Textauszug »
Greenpeace weist weltweit chemische Rückstände von Outdoor-Kleidung nach

Die Umweltorganisation Greenpeace hat nach Informationen des Nachrichten-Magazins DER SPIEGEL weltweit Spuren von umwelt- und gesundheitsgefährdenden per- und polyfluorierten Chemikalien gefunden, kurz PFC genannt. Die Greenpeace-Mitarbeiter nahmen Schnee- und Wasserproben in entlegenen Gebirgsregionen, etwa im chinesischen Shangri-La-Gebiet, im Altai-Gebirge oder im Torres-del-Paine-Nationalpark in Chile. Überall stießen sie auf giftige Überbleibsel menschlichen Konsums - denn PFC werden unter anderem bei der Produktion von Outdoor-Kleidung verwendet. Damit sei die Branche zwar nicht die einzige, aber eine bedeutende Quelle für die Verunreinigung der Umwelt mit PFC, sagte Manfred Santen, Greenpeace-Chemiker und verantwortlich für die Studie, die die Umweltschutzorganisation nächste Woche weltweit vorstellen wird. Greenpeace fordert deshalb den vollständigen Verzicht auf PFC: "Wenn die Outdoor-Industrie Umweltschutz so ernst nimmt, wie sie immer tut, dann muss sie auf all diese Stoffe verzichten", sagte Santen dem SPIEGEL.

Ziel der Aufgabe » An welchem Ort in Chile haben die Greenpeace-Mitarbeiter laut dem Text über PFC-Rückstände Proben genommen?

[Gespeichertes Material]
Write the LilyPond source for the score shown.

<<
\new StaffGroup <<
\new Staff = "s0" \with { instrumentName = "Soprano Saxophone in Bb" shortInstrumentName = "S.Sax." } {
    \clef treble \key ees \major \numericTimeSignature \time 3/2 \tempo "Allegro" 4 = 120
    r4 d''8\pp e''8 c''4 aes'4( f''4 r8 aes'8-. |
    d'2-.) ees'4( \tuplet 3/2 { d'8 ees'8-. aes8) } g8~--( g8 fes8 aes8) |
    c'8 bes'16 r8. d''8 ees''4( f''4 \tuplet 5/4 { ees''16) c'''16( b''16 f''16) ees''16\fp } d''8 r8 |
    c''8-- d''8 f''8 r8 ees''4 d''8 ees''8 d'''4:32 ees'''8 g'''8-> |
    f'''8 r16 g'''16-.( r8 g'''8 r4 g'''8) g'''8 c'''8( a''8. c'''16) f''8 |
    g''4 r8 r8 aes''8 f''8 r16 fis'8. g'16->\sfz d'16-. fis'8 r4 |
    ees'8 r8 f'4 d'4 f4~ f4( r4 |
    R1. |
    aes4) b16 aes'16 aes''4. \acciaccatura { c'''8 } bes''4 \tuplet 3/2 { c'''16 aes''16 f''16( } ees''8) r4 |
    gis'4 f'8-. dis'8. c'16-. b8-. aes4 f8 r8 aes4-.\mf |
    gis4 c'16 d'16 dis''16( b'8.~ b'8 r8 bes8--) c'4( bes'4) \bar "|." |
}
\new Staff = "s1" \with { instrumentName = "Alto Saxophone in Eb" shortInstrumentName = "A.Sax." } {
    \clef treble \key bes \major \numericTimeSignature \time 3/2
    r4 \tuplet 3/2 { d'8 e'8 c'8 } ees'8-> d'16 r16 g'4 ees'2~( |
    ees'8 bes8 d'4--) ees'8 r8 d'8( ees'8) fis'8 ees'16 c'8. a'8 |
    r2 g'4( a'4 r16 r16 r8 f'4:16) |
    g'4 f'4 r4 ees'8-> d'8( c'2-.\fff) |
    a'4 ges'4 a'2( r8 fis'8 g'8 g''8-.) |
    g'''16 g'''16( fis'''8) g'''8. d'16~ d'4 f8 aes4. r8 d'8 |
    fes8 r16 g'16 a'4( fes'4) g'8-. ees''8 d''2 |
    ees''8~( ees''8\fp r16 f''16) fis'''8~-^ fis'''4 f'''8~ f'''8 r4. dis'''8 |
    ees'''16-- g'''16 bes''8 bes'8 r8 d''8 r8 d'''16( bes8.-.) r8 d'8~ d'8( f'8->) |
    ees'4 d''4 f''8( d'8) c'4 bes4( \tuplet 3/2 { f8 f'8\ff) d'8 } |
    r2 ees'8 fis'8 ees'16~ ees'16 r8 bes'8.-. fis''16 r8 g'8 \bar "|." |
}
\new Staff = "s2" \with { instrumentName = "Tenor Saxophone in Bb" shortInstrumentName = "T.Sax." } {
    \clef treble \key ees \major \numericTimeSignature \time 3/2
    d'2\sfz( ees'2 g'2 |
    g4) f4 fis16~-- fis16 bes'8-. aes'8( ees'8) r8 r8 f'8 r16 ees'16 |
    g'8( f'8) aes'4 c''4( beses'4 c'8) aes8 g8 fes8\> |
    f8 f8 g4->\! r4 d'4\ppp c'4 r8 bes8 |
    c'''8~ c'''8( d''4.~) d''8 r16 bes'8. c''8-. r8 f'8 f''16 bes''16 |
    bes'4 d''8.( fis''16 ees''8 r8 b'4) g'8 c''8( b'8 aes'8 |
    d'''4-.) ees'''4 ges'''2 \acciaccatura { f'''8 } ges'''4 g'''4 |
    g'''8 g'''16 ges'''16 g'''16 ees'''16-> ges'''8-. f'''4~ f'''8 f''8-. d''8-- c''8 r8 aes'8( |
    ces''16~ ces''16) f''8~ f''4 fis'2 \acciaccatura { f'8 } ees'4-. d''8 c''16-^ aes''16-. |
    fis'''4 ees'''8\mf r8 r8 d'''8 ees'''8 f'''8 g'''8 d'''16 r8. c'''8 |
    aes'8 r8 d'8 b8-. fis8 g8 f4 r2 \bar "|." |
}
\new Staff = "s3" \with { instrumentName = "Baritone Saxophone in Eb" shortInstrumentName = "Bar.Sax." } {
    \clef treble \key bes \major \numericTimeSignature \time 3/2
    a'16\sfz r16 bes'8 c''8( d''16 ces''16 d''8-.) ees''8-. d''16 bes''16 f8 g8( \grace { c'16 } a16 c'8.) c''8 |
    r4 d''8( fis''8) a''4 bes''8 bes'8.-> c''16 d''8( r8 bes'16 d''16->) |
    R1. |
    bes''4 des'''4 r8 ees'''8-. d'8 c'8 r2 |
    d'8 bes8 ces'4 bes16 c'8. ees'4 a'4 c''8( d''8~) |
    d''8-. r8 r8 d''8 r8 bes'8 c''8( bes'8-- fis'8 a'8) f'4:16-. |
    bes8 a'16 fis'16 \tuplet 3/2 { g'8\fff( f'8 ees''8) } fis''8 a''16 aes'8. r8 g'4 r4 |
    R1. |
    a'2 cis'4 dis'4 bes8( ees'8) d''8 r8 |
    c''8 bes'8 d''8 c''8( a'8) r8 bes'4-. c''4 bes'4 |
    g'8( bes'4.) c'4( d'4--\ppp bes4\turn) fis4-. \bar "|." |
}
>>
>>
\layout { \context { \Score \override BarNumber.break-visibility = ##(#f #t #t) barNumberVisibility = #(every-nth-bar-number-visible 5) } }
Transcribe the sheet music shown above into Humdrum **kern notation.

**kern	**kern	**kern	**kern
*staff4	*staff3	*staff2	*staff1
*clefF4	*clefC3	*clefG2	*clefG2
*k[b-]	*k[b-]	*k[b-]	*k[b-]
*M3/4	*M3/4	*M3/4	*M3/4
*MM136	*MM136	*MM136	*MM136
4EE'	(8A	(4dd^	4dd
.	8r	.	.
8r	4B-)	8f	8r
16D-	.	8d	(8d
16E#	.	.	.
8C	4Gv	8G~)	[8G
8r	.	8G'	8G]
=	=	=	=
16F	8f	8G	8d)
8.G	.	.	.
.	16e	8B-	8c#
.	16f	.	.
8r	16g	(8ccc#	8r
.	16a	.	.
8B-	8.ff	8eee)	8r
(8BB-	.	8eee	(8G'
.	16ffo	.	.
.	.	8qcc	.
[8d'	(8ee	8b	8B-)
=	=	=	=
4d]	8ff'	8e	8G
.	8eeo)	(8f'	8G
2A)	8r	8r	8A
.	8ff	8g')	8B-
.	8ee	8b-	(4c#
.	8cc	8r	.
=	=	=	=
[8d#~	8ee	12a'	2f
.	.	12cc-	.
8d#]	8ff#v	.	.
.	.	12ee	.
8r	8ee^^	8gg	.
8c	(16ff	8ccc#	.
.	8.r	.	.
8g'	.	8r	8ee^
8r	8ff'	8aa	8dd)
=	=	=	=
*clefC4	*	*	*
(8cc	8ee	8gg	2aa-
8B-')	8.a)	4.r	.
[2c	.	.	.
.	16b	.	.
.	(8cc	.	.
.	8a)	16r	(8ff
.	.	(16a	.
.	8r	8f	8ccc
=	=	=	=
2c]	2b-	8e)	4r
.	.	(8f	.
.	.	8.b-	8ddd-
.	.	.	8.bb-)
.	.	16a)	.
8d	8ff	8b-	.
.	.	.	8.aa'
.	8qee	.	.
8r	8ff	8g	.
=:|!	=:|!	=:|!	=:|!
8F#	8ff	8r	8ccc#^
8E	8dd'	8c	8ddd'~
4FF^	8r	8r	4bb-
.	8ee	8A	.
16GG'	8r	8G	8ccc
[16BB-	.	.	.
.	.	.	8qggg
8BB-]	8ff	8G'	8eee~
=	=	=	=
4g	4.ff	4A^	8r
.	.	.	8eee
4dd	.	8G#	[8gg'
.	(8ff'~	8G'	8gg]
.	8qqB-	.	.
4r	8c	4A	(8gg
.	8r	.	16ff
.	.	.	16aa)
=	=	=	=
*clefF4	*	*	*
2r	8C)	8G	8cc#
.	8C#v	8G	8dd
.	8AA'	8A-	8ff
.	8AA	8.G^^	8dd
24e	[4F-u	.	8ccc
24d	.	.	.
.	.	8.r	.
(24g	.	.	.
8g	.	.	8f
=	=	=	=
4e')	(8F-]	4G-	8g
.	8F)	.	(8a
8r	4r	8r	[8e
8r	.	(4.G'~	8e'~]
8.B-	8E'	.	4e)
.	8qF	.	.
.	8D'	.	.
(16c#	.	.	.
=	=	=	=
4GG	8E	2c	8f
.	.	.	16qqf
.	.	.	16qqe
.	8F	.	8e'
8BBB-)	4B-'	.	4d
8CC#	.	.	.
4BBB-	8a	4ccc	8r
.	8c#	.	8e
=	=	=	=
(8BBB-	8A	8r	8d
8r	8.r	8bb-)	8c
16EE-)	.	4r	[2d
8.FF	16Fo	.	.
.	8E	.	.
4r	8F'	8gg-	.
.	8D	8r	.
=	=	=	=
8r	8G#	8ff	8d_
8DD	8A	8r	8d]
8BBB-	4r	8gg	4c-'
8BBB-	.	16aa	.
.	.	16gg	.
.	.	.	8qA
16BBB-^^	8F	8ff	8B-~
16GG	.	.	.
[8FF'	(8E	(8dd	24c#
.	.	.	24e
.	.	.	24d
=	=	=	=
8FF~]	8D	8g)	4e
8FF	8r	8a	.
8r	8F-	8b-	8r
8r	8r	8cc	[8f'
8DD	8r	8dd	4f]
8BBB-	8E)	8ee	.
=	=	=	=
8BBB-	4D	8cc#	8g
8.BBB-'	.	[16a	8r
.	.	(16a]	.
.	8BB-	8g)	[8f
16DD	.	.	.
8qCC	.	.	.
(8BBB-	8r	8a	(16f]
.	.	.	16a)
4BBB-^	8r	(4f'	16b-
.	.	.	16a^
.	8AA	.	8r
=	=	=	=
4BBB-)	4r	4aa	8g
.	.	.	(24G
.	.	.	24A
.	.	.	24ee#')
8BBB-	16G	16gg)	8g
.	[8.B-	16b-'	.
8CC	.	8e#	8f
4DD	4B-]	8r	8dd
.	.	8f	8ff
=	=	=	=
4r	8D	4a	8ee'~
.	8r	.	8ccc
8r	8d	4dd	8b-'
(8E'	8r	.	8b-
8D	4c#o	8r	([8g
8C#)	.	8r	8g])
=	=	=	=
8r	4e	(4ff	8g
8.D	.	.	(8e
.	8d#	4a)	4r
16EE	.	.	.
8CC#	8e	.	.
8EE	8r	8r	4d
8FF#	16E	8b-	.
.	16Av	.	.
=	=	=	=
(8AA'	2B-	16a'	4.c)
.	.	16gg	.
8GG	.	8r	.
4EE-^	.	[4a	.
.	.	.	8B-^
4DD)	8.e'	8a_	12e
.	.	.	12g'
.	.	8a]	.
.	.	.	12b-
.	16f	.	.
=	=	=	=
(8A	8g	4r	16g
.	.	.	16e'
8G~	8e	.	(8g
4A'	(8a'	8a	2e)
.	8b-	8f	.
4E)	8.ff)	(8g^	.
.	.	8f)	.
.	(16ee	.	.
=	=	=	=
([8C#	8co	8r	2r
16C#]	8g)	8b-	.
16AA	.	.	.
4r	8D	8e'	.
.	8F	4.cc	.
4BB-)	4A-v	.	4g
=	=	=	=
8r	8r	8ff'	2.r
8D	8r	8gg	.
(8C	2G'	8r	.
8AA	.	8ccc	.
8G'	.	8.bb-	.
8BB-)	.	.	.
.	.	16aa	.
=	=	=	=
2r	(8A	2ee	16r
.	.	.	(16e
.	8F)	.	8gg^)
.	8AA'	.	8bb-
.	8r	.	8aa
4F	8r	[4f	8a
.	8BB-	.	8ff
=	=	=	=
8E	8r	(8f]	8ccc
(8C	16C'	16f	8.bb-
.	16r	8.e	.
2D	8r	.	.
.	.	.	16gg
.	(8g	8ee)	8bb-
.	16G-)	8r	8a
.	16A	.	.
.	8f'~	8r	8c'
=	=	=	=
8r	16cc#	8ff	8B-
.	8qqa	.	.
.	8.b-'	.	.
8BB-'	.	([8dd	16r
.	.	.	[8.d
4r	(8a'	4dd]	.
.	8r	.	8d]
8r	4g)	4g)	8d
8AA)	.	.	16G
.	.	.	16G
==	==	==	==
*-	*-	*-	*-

Lösung » Im Torres-del-Paine-Nationalpark.